• Work to do
**a.** Answer these questions using the forum thread on selling bettas.
(i) According to Creat, for how long do VT and CT bettas often sit on pet store shelves?
(ii) In homegrown terror's estimate for a spawn of 100, how many fish could sell for $5-$7?
(iii) What price did the LFS in Hawaii say he pays for VTs?
**b.** Extend the forum thread on selling bettas from where it stops.

* Start Text block *

I do see how it is important for LPS to get it on the lower range. I guess this goes on to show that one would be in this breeding program for the sheer pasion, defenitely not for the money, at least not during the initial stages. If someone goes into this with wrong idea (to make money), I guess quickly they will get demotivated and skip the idea.


----------



## Creat (Dec 6, 2010)

For ct I would expect maybe 50 cents depending on how they look (Offer a dollar per fish and haggle from there  )... If you have more variety in the babies (say marbles over solid reds) you might be able to sell more or ask more. Betta have a slow turn around meaning that having worked in a pet store vt and ct sit on shelves more often for over 3 months. LFS have to put in money as well to care for them during that time. I always do LFS last sense you never will make money. Try aquabid for the nicest then try listing them here and sell the remainder to the pet store.


----------



## homegrown terror (Aug 6, 2012)

my understanding has been that in a spawn of 100 well-bred bettas from pedigreed parents, 1-3 will be $10-$30 online auction fish, with maybe one being superb quality (these are the ones you could sell for $40+, but you'd be better off using them for your next generation). then you have 5-10 fish you can sell for $5-$7, and the rest will net you maybe .50 to a dollar if you're lucky. keep in mind this is a best case scenario, and if you manage to break even on a spawn in your first year, you're one of the lucky ones.


----------



## vilmarisv (Apr 17, 2010)

Very hard to make profit from bettas or even break even. 
I think I know only one person who does make profit right now but she has been in this for years and has many prices under her belt. Still I'm sure she's still far from braking even when considering all the years she's been breeding. 
I've spent hundreds of dollars in the current spawn I have and I still have to rehome them. 
To tell you the truth, even when you have show quality fish from established known lines, when they are grown and you're doing 80+ water changes a day you just want ANYONE to take the fish off your hands. 
I gave away over 15 fish of my Spring spawn because I just wanted them out, and they were some really good fish there. 
Breeding can be overwhelming and a lot of people quit early because they can't handle it so plan ahead and think about it long and hard.


----------



## marktrc (Jun 6, 2012)

Lfs in Hawaii said he buys vts for 65 cents. So he said he would take my fish for that price even though they are not vts. That's just a back up for extras I have. I could buy some fish food for 10 fish at least. 

Locally, there is an aquarium society I belong to. We have a fish auction once a month. When I have better quality fish I will sell them there.


----------



## Sena Hansler (Aug 24, 2011)

I did a ton of research beforehand (and work with what "potential buyers" want before what I want), but I do know if I do not sell my fish I can to the store here, who will be able to give me the price I want (mom and pop store) because I already have a great relationship with the store manager and his family - on that matter I could get at least 2.00 a fish, considering I can give him a variety, and probably some wicked fish at that! But it also depends on your area, your store, that manager/store owner, etc  many variables.


----------



## aemaki09 (Oct 23, 2012)

* End Text block *
* Start Entries provided *

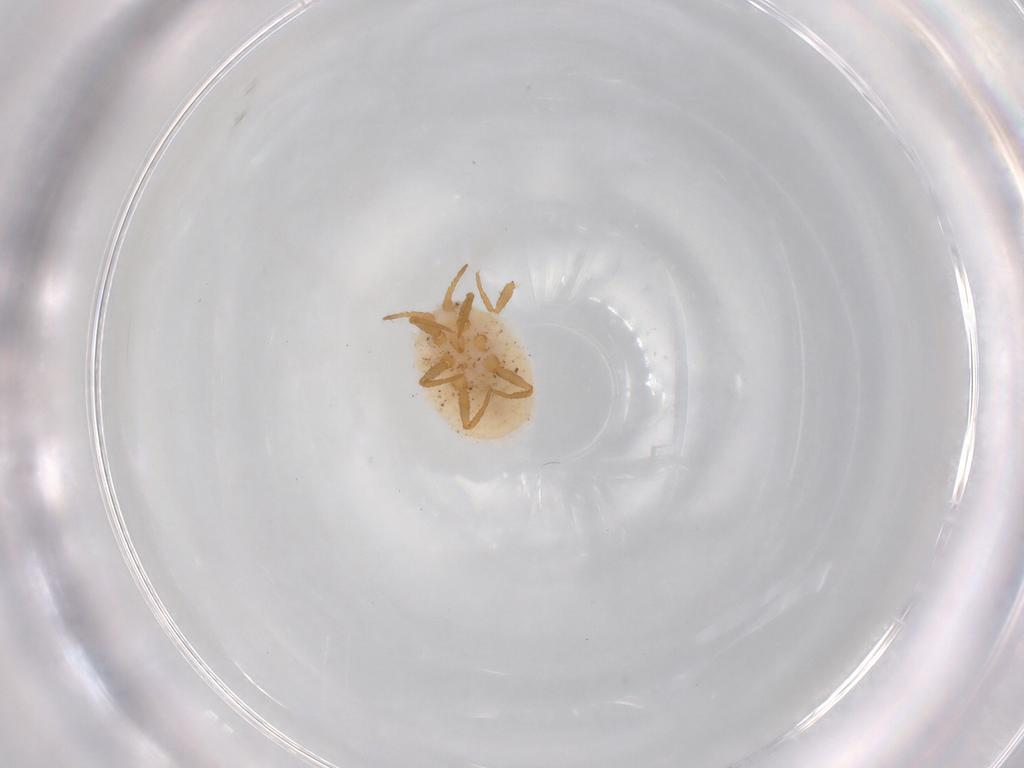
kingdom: Animalia
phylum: Arthropoda
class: Insecta
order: Hemiptera
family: Ortheziidae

* End Entries provided *

• Response list
**a.**
(i) Often more than 3 months.
(ii) 5-10 fish.
(iii) 65 cents.

**b.**
First off I want to say sorry I haven't replied to this thread, every time I try to I have ended up getting really busy at school

Second - my spawn attempt failed. The male was clueless on what to do, it took 3 days and when they finally wrapped each other I never saw him go for eggs. The next day when I took a mirror out to check under the cup the nest no longer existed. I'm going to have to wait for my AB order to come in and get acclimated to try again

That being said this post will still be useful for future reference an I thank everyone for replying to my questions



Creat said:


> For ct I would expect maybe 50 cents depending on how they look (Offer a dollar per fish and haggle from there  )... If you have more variety in the babies (say marbles over solid reds) you might be able to sell more or ask more. Betta have a slow turn around meaning that having worked in a pet store vt and ct sit on shelves more often for over 3 months. LFS have to put in money as well to care for them during that time. I always do LFS last sense you never will make money. Try aquabid for the nicest then try listing them here and sell the remainder to the pet store.[/]
> 
> The intended color outcome was unknown to me, I was breeding more for form than anything, the male was a black orchid CT and the female a red Cambodian CT. I figured they would make some pretty interesting color combinations. I know around here at the LFS's the higher priced Bettas sit around longer. A black orchids go for about $10 (which is the highest I've seen anywhere) and every time I go to the store that sells them I see the same 6 sitting there, which has been atleast 2 months.
> Also had this spawn went well, I was planning on keeping a couple pair, selling the next nicest ones on AB, giving the lower quality ones to friends and family that wanted fish as gifts, and then the ones in the middle to the pet store. I would prefer not to cull, but I know I would have had to anything bad quality that I had if over 100 survived. Hopefully next time goes a little better and I can put my plan into action.
> ...


----------



## whatsupyall (Oct 17, 2012)

It is a very sad truth. If you're not breeding for passion, you will be disappointed.


----------



## kimnoa (Feb 26, 2012)

You can try selling them online if your CTs are from Show quality parents.


----------



## Sena Hansler (Aug 24, 2011)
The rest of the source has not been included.